__How to complete this task__
When you answer, give every record back exactly as written.

__Material for this task__
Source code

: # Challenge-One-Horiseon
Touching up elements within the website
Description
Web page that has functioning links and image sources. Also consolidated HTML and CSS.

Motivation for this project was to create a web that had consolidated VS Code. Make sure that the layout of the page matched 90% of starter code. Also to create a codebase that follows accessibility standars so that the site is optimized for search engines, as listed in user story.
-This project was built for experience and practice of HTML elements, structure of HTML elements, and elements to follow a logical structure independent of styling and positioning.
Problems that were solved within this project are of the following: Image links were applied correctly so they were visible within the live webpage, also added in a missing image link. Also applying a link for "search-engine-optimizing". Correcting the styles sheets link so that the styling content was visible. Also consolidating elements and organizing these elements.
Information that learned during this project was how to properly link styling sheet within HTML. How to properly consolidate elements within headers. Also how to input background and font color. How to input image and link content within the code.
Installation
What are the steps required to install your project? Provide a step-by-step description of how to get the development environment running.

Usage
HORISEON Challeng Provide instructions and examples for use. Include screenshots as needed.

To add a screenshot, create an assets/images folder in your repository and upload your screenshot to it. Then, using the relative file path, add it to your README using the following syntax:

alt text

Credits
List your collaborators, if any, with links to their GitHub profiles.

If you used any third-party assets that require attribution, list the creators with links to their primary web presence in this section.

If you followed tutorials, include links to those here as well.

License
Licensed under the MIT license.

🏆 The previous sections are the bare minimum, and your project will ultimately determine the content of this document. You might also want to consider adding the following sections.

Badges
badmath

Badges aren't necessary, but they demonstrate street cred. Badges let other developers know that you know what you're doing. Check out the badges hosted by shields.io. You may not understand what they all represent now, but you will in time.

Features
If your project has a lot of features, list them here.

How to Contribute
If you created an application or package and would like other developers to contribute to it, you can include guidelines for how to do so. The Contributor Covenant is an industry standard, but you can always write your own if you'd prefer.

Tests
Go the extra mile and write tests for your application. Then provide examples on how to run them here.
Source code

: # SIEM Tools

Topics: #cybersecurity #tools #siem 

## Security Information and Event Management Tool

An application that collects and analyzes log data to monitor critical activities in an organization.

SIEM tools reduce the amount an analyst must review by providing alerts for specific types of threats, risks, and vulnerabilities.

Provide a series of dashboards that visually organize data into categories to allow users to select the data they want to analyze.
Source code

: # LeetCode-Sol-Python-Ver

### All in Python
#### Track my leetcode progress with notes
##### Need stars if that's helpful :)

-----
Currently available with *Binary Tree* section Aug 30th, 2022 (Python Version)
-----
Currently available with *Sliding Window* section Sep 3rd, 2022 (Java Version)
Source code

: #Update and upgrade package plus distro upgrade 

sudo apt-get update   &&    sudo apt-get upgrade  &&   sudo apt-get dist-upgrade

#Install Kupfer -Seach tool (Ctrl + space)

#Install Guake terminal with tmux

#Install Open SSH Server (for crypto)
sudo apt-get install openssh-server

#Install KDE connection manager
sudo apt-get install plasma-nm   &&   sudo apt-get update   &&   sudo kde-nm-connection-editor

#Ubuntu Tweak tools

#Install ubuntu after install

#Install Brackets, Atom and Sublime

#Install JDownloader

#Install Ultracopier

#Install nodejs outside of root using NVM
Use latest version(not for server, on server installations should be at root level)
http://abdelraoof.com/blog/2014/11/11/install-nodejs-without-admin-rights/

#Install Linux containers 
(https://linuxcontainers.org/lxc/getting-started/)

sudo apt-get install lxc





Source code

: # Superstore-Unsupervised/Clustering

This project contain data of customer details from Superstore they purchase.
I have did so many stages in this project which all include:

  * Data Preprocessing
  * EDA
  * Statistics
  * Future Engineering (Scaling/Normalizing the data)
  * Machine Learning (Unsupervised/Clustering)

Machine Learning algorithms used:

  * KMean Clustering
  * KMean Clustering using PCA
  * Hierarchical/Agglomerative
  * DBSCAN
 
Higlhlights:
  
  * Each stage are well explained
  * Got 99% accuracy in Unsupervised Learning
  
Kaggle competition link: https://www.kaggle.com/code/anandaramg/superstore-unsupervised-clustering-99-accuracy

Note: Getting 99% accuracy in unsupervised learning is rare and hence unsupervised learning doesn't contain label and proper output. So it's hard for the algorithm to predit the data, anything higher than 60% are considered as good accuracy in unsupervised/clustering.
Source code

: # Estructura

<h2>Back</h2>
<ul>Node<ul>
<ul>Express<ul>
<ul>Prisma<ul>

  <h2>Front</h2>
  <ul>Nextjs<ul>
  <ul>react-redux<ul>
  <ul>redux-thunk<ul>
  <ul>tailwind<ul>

__Task result__
Source code

: # Challenge-One-Horiseon
Touching up elements within the website
Description
Web page that has functioning links and image sources. Also consolidated HTML and CSS.

Motivation for this project was to create a web that had consolidated VS Code. Make sure that the layout of the page matched 90% of starter code. Also to create a codebase that follows accessibility standars so that the site is optimized for search engines, as listed in user story.
-This project was built for experience and practice of HTML elements, structure of HTML elements, and elements to follow a logical structure independent of styling and positioning.
Problems that were solved within this project are of the following: Image links were applied correctly so they were visible within the live webpage, also added in a missing image link. Also applying a link for "search-engine-optimizing". Correcting the styles sheets link so that the styling content was visible. Also consolidating elements and organizing these elements.
Information that learned during this project was how to properly link styling sheet within HTML. How to properly consolidate elements within headers. Also how to input background and font color. How to input image and link content within the code.
Installation
What are the steps required to install your project? Provide a step-by-step description of how to get the development environment running.

Usage
HORISEON Challeng Provide instructions and examples for use. Include screenshots as needed.

To add a screenshot, create an assets/images folder in your repository and upload your screenshot to it. Then, using the relative file path, add it to your README using the following syntax:

alt text

Credits
List your collaborators, if any, with links to their GitHub profiles.

If you used any third-party assets that require attribution, list the creators with links to their primary web presence in this section.

If you followed tutorials, include links to those here as well.

License
Licensed under the MIT license.

🏆 The previous sections are the bare minimum, and your project will ultimately determine the content of this document. You might also want to consider adding the following sections.

Badges
badmath

Badges aren't necessary, but they demonstrate street cred. Badges let other developers know that you know what you're doing. Check out the badges hosted by shields.io. You may not understand what they all represent now, but you will in time.

Features
If your project has a lot of features, list them here.

How to Contribute
If you created an application or package and would like other developers to contribute to it, you can include guidelines for how to do so. The Contributor Covenant is an industry standard, but you can always write your own if you'd prefer.

Tests
Go the extra mile and write tests for your application. Then provide examples on how to run them here.
Source code

: # SIEM Tools

Topics: #cybersecurity #tools #siem 

## Security Information and Event Management Tool

An application that collects and analyzes log data to monitor critical activities in an organization.

SIEM tools reduce the amount an analyst must review by providing alerts for specific types of threats, risks, and vulnerabilities.

Provide a series of dashboards that visually organize data into categories to allow users to select the data they want to analyze.
Source code

: # LeetCode-Sol-Python-Ver

### All in Python
#### Track my leetcode progress with notes
##### Need stars if that's helpful :)

-----
Currently available with *Binary Tree* section Aug 30th, 2022 (Python Version)
-----
Currently available with *Sliding Window* section Sep 3rd, 2022 (Java Version)
Source code

: #Update and upgrade package plus distro upgrade 

sudo apt-get update   &&    sudo apt-get upgrade  &&   sudo apt-get dist-upgrade

#Install Kupfer -Seach tool (Ctrl + space)

#Install Guake terminal with tmux

#Install Open SSH Server (for crypto)
sudo apt-get install openssh-server

#Install KDE connection manager
sudo apt-get install plasma-nm   &&   sudo apt-get update   &&   sudo kde-nm-connection-editor

#Ubuntu Tweak tools

#Install ubuntu after install

#Install Brackets, Atom and Sublime

#Install JDownloader

#Install Ultracopier

#Install nodejs outside of root using NVM
Use latest version(not for server, on server installations should be at root level)
http://abdelraoof.com/blog/2014/11/11/install-nodejs-without-admin-rights/

#Install Linux containers 
(https://linuxcontainers.org/lxc/getting-started/)

sudo apt-get install lxc





Source code

: # Superstore-Unsupervised/Clustering

This project contain data of customer details from Superstore they purchase.
I have did so many stages in this project which all include:

  * Data Preprocessing
  * EDA
  * Statistics
  * Future Engineering (Scaling/Normalizing the data)
  * Machine Learning (Unsupervised/Clustering)

Machine Learning algorithms used:

  * KMean Clustering
  * KMean Clustering using PCA
  * Hierarchical/Agglomerative
  * DBSCAN
 
Higlhlights:
  
  * Each stage are well explained
  * Got 99% accuracy in Unsupervised Learning
  
Kaggle competition link: https://www.kaggle.com/code/anandaramg/superstore-unsupervised-clustering-99-accuracy

Note: Getting 99% accuracy in unsupervised learning is rare and hence unsupervised learning doesn't contain label and proper output. So it's hard for the algorithm to predit the data, anything higher than 60% are considered as good accuracy in unsupervised/clustering.
Source code

: # Estructura

<h2>Back</h2>
<ul>Node<ul>
<ul>Express<ul>
<ul>Prisma<ul>

  <h2>Front</h2>
  <ul>Nextjs<ul>
  <ul>react-redux<ul>
  <ul>redux-thunk<ul>
  <ul>tailwind<ul>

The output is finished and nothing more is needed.